A Win/Win for the Environment and Agriculture
The University of Vermont researchers who demonstrated that saffron could be profitably grown in Vermont have teamed up with Peck Solar to investigate the potential of growing saffron within one of their solar fields in New Haven, VT. At a retail price of $5,000 per pound, saffron is the world’s most expensive spice, and the U.S. imports 46 tons annually. The UVM researchers, Margaret Skinner, Bruce L. Parker and Arash Ghalehgolabbehbahani have been conducting research on saffron for the past four years and found that it can be grown in the field, despite Vermont’s cold winter temperatures. To help keep their farms financially viable, farmers have been building ground- mounted solar arrays on portions of their land instead of selling to real estate developers. This has led to vocal opposition from some groups. Their concern is that farmers will take advantage of the lower-risk, higher reward opportunities of energy generation, and discontinue farming, which can be high risk as weather conditions become more extreme and unpredictable.
Over 24 million acres of agricultural land have been lost to development since 1982. A 4.3% drop in the number of farms in the U.S. was observed from 2007 to 2012, and this decline is continuing. Saffron production could reverse that trend.

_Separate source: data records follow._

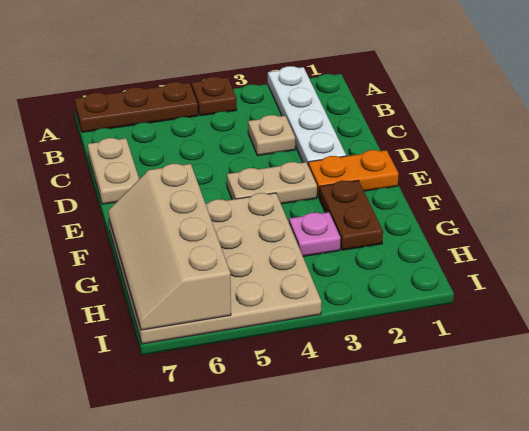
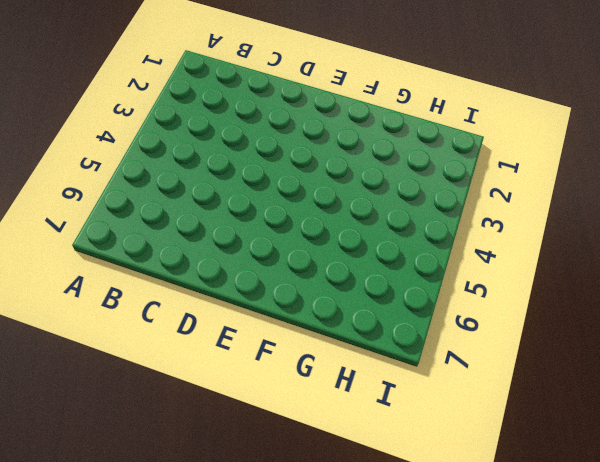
none -> white 1x4 plate [268,66,346,164]
none -> brown 1x1 plate [192,77,237,116]

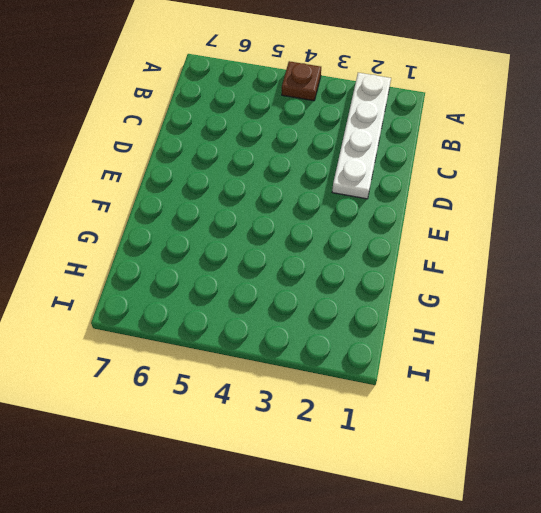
none -> brown 1x3 plate [75,82,198,132]
none -> tan 1x1 plate [248,115,295,156]

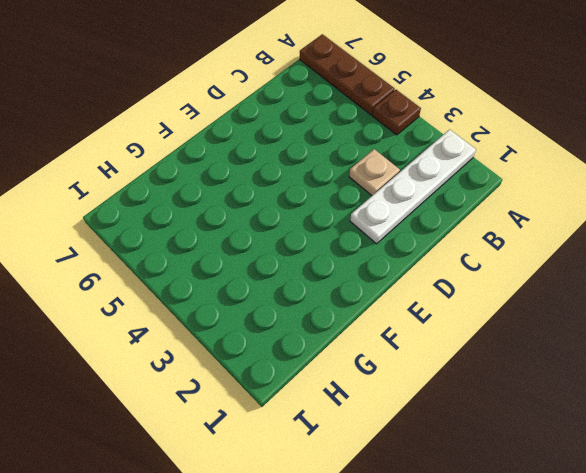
none -> tan 1x2 plate [88,138,139,204]
none -> orange 1x2 plate [308,150,399,197]

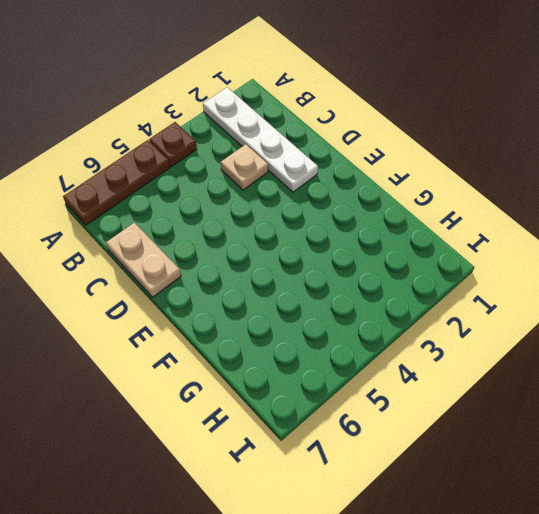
none -> orange 1x2 plate [308,150,399,197]
none -> tan 1x2 plate [227,162,317,204]

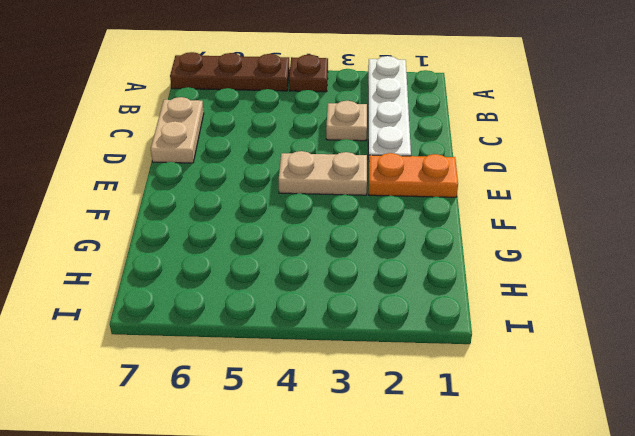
none -> brown 1x2 plate [319,181,383,250]
none -> tan 4x4 plate [109,193,321,344]

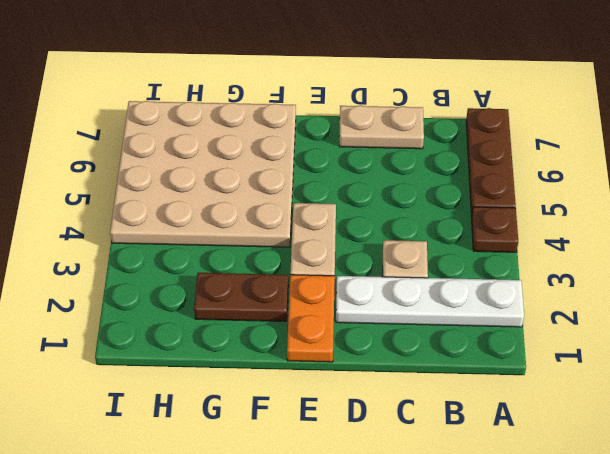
none -> pink 1x1 plate [289,212,341,256]
none -> tan 2x4 slope [108,164,231,330]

Peck Solar, a South Burlington, VT based company, has been a family-owned electrical contractor for over 45 years. In 2008, they entered the solar power arena and have worked on both commercial and residential projects. To date they have installed over 120 megawatts of solar power generation capacity in Vermont, which contributes significantly towards meeting Vermont’s goal for 90% of the state’s energy needs to be met with renewable energy resources by 2050. Peck Solar has been working with farmers around Vermont to help them capitalize on the value of their land through construction of solar arrays. Steve Yates, Peck Solar’s Project Director, hopes that growing high value crops like saffron within the solar fields will help keep agricultural land in the hands of farmers and allow them to create revenue by growing crops while generating clean energy. This is the first year of a 2-year project, and the cooperators are hoping for a fruitful harvest this October, with even more in future years.